5. Un choix politique.
Le grand mérite de Jean-Luc Mélenchon est d’avoir mis les pieds dans le plat, de dire tout haut ce que beaucoup pensent tout bas. En ces temps où la pensée républicaine n’est souvent que le masque des vieux conservatismes, Jean-Luc Mélenchon sort des faux-semblants et des euphémismes. Il ne propose rien moins que de revenir sur le principe de l’école unique obligatoire et le sondage réalisé auprès des jeunes enseignants de collèges montre qu’il ne parle pas dans le vide. Ce choix est trop important pour ne pas être confiné au seul monde de l’école. C’est un choix politique qui appelle des débats et des décisions politiques parce qu’il n’est pas une simple réponse pédagogique à des difficultés pédagogiques. Il va très au-delà d’un ajustement technique comme l’école en a connu beaucoup : il s’agit de savoir si la France veut ou non se doter d’une école commune jusqu’à seize ans. Dans une période où l’on reproche souvent à la politique de ne pas se saisir de sujets fondamentaux intéressant tous les Français, voilà une belle occasion de faire de la politique.
 
6. Le collège pour tous contre le collège unique.

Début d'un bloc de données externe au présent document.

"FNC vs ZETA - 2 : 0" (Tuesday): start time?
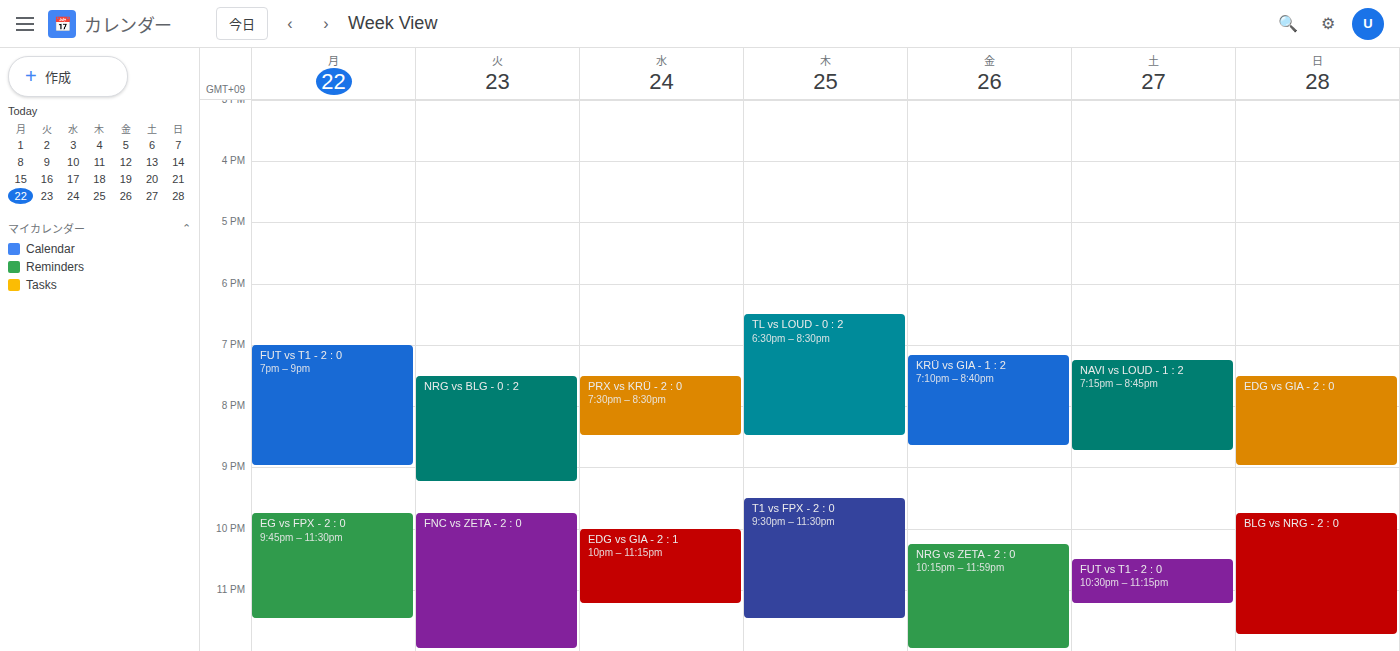
9:45 PM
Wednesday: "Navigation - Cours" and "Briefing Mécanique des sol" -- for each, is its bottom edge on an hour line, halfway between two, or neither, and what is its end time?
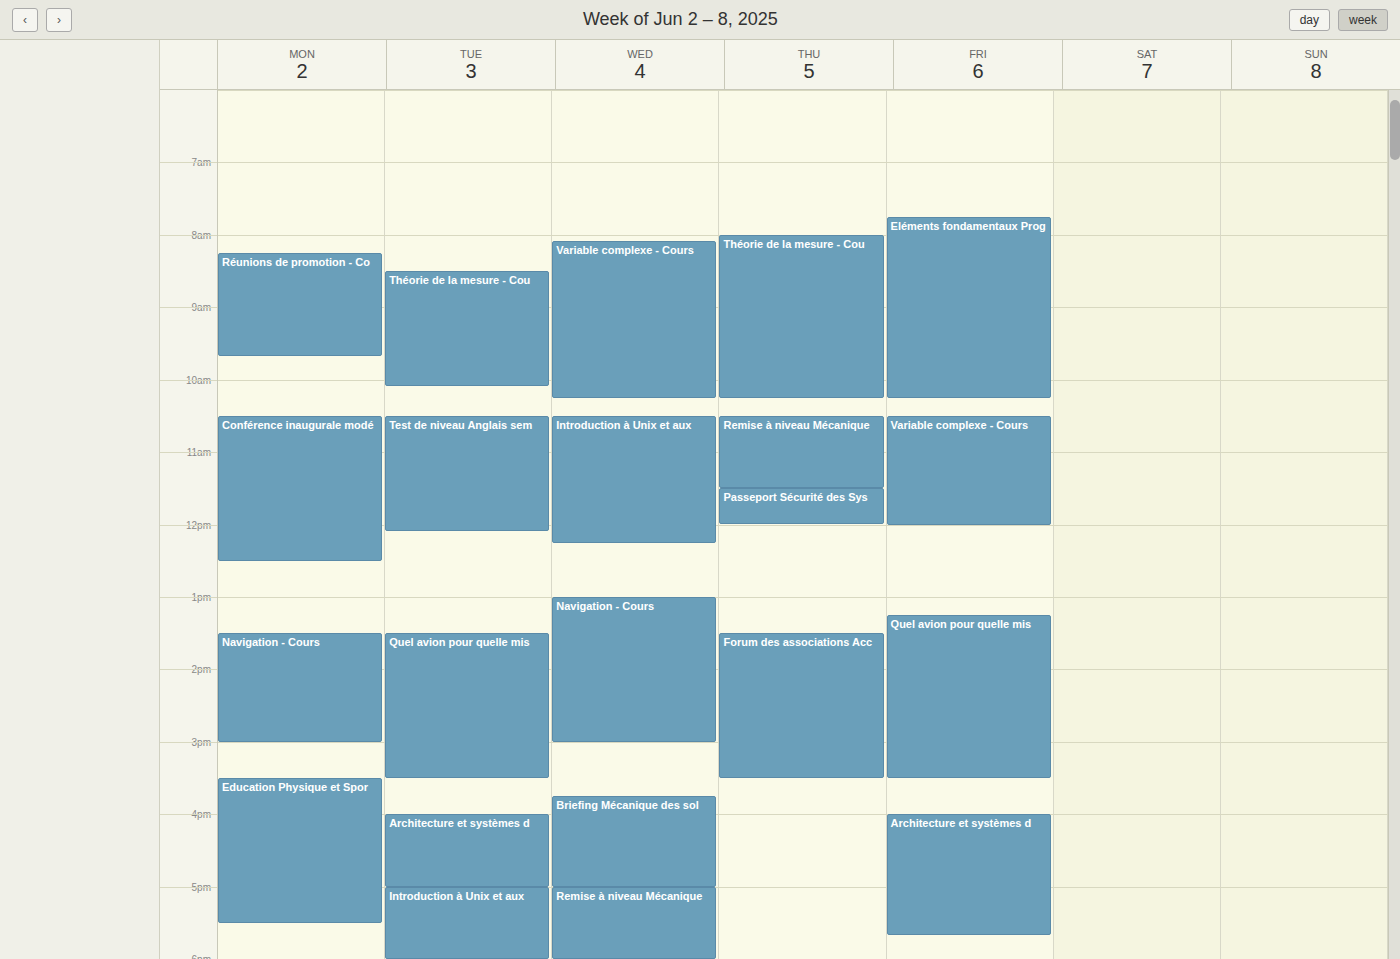
"Navigation - Cours": 3:00 PM, exactly on the 3 PM line. "Briefing Mécanique des sol": 5:00 PM, exactly on the 5 PM line.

Si l’alternative consiste à opposer la fiction du collège unique aux filières, nécessairement hiérarchisées à partir de l’idéal intangible du lycée d’enseignement général, l’affaire est entendue : débarrassons-nous du collège unique. Quand on se sent incapable de faire décrocher le collège du modèle du lycée d’enseignement général, on propose de faire décrocher les élèves « indignes » du collège lui-même. Mais il existe une autre alternative : elle consiste à opposer le collège pour tous au collège unique. Dans ce cas, il faut que le collège trouve sa propre finalité en lui-même et ne soit plus à la remorque du lycée d’enseignement général. Il importe que la nature des apprentissages soit diversifiée, il faut que le collège vise une culture commune, celle dont chaque citoyen doit être armé quel que soit son avenir scolaire et professionnel. Il importe aussi que le collège affirme une fonction éducative et civique ou alors toutes les critiques des effets destructeurs du néo-libéralisme ne sont que les incantations des belles âmes. Cela ne signifie pas que tous les élèves doivent être traités de la même manière, mais cela exige que tous les élèves soient scolarisés ensemble. Mieux vaut une culture commune maîtrisée par tous qu’une culture d’élite ignorée par la plupart. C’est là un objectif bien plus ambitieux que celui qui vise à mettre chacun à sa place, c’est-à-dire à la place fixé, dans la plupart des cas, par sa naissance. Le niveau des meilleurs ne baisserait pas et l’école éviterait d’ajouter ses propres injustices à celles de la société. On peut sortir du collège unique vers l’avant et non par un retour en arrière qui ne fera qu’accentuer les inégalités et les injustices. Pour cela, il faut avoir le courage de changer le collège, plutôt que de chercher à en chasser ceux qui n’y ont pas leur place. SI derrière des formules toujours nuancées et humanistes, celle des blocs disciplinaires différents et non hiérarchisés par exemple, on renonce au collège pour tous, qui nous garantit que le mouvement ne descendra pas l’école élémentaire et vers l’école maternelle ? Après tous, là aussi des élèves sont « hétérogènes et en échec ».